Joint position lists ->
Content starts
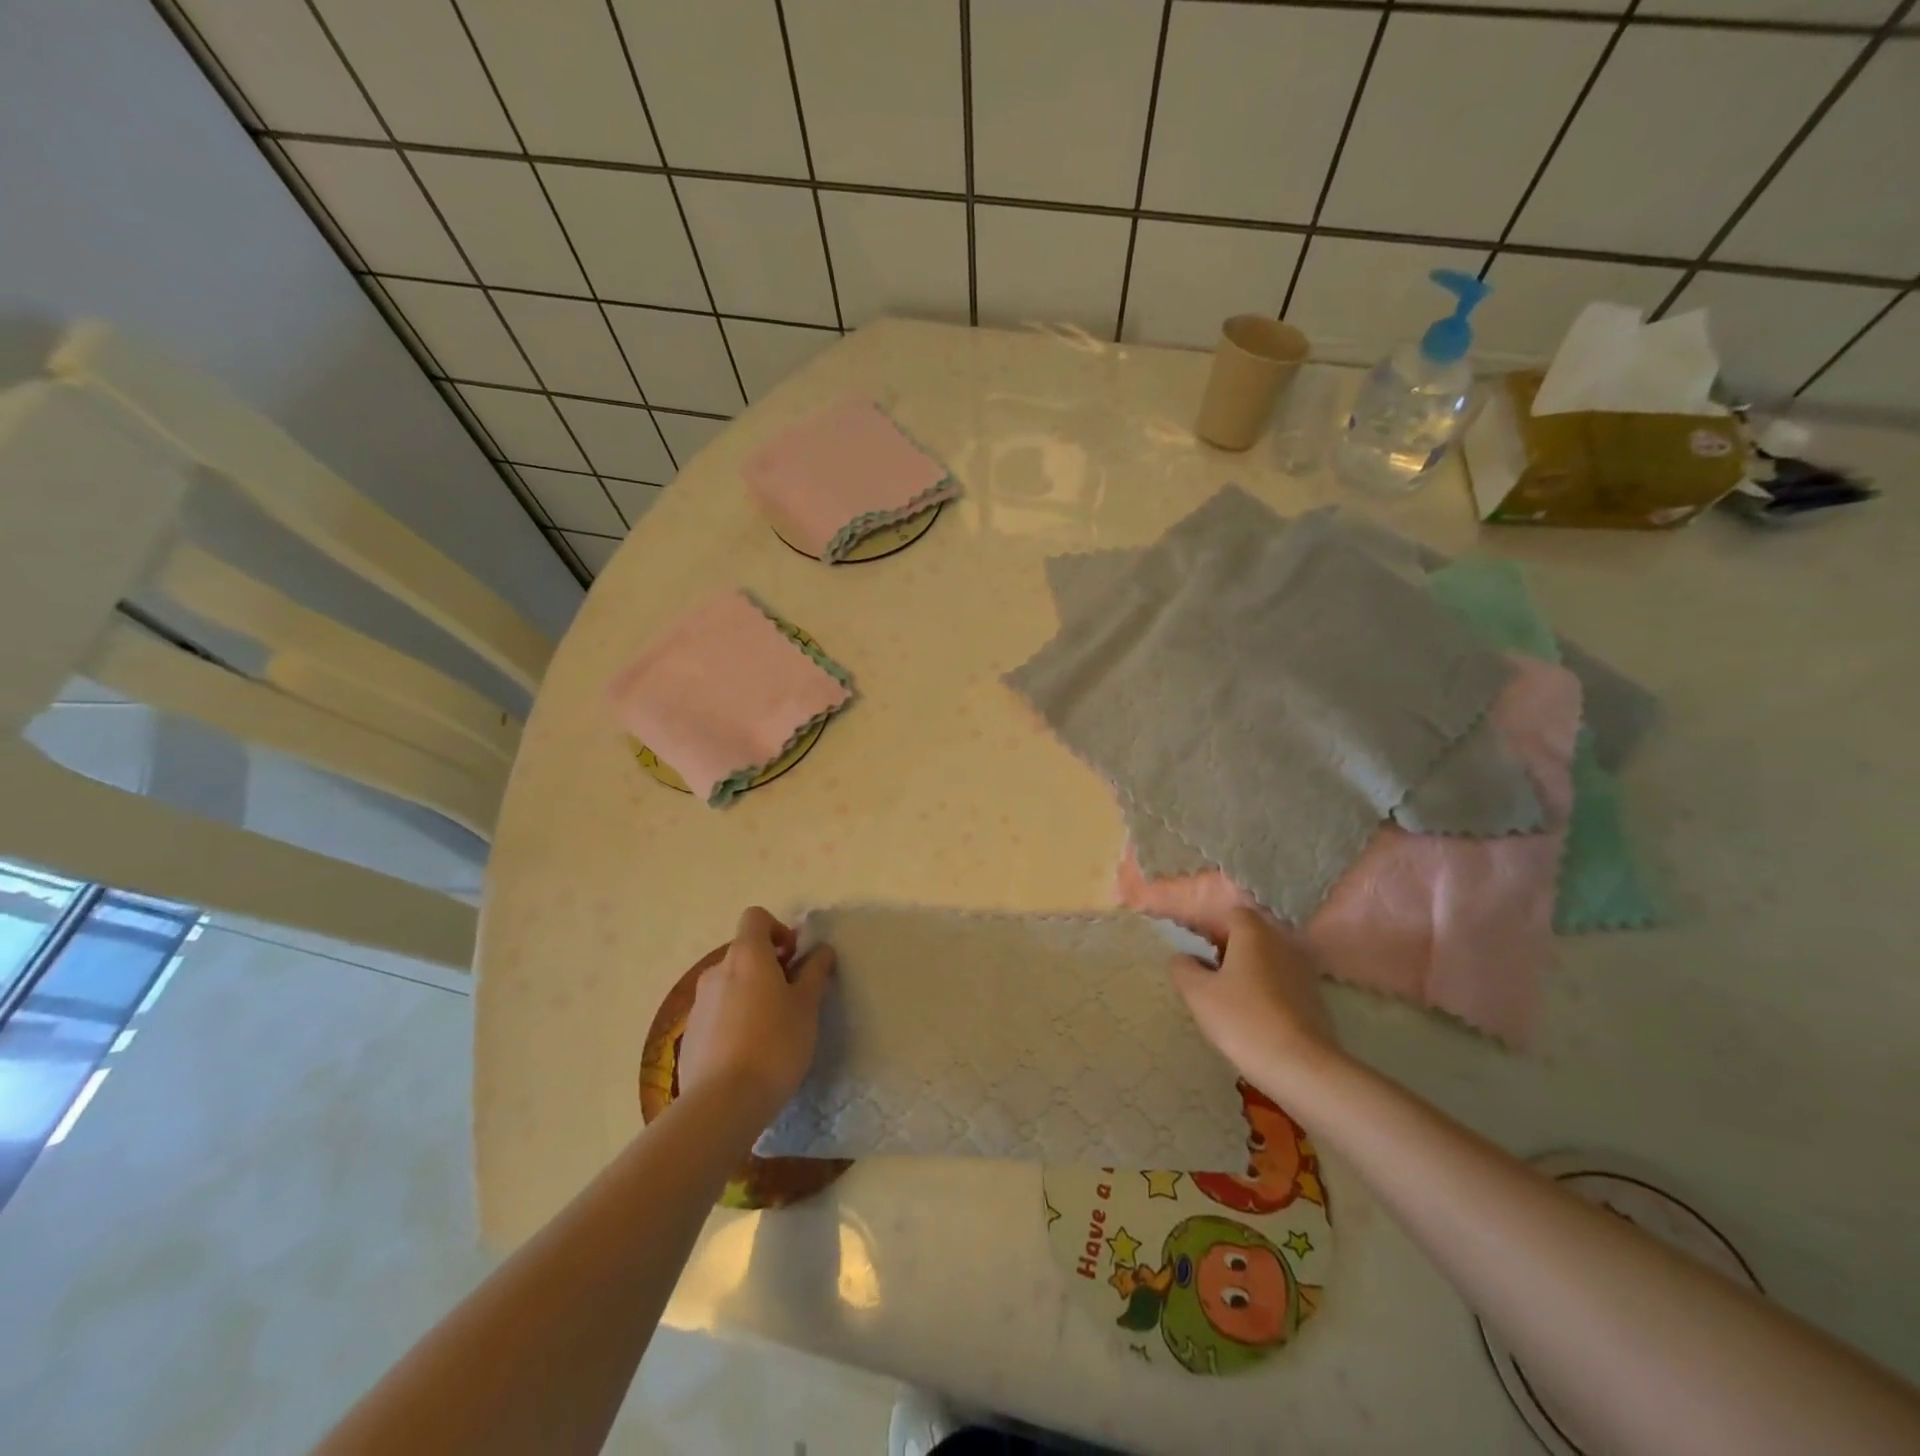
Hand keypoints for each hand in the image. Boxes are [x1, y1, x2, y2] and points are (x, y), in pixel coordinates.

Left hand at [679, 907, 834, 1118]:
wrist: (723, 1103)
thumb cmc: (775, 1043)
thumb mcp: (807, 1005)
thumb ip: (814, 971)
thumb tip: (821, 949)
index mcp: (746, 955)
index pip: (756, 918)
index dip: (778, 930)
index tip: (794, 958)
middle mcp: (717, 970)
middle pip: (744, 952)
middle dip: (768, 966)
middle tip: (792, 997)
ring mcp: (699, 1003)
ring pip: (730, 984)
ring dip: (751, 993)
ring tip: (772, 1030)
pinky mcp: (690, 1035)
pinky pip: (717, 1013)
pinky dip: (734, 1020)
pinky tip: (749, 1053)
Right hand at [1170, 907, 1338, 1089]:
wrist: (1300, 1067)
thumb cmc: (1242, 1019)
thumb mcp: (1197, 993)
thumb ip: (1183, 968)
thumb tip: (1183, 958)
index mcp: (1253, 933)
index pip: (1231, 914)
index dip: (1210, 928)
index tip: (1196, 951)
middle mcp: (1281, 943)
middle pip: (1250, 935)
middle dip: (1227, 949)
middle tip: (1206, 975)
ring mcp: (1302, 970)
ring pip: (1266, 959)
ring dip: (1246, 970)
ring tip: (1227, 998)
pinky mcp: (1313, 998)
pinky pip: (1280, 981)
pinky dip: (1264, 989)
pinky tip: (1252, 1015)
Content ends
The task -> Could you copy exactly the lines from the one containing "middle pip: (1250, 935)" through the end of the records above, and nothing more?

Exercise output ->
middle pip: (1250, 935)
middle dip: (1227, 949)
middle tip: (1206, 975)
ring mcp: (1302, 970)
ring pip: (1266, 959)
ring dip: (1246, 970)
ring tip: (1227, 998)
pinky mcp: (1313, 998)
pinky pip: (1280, 981)
pinky dip: (1264, 989)
pinky tip: (1252, 1015)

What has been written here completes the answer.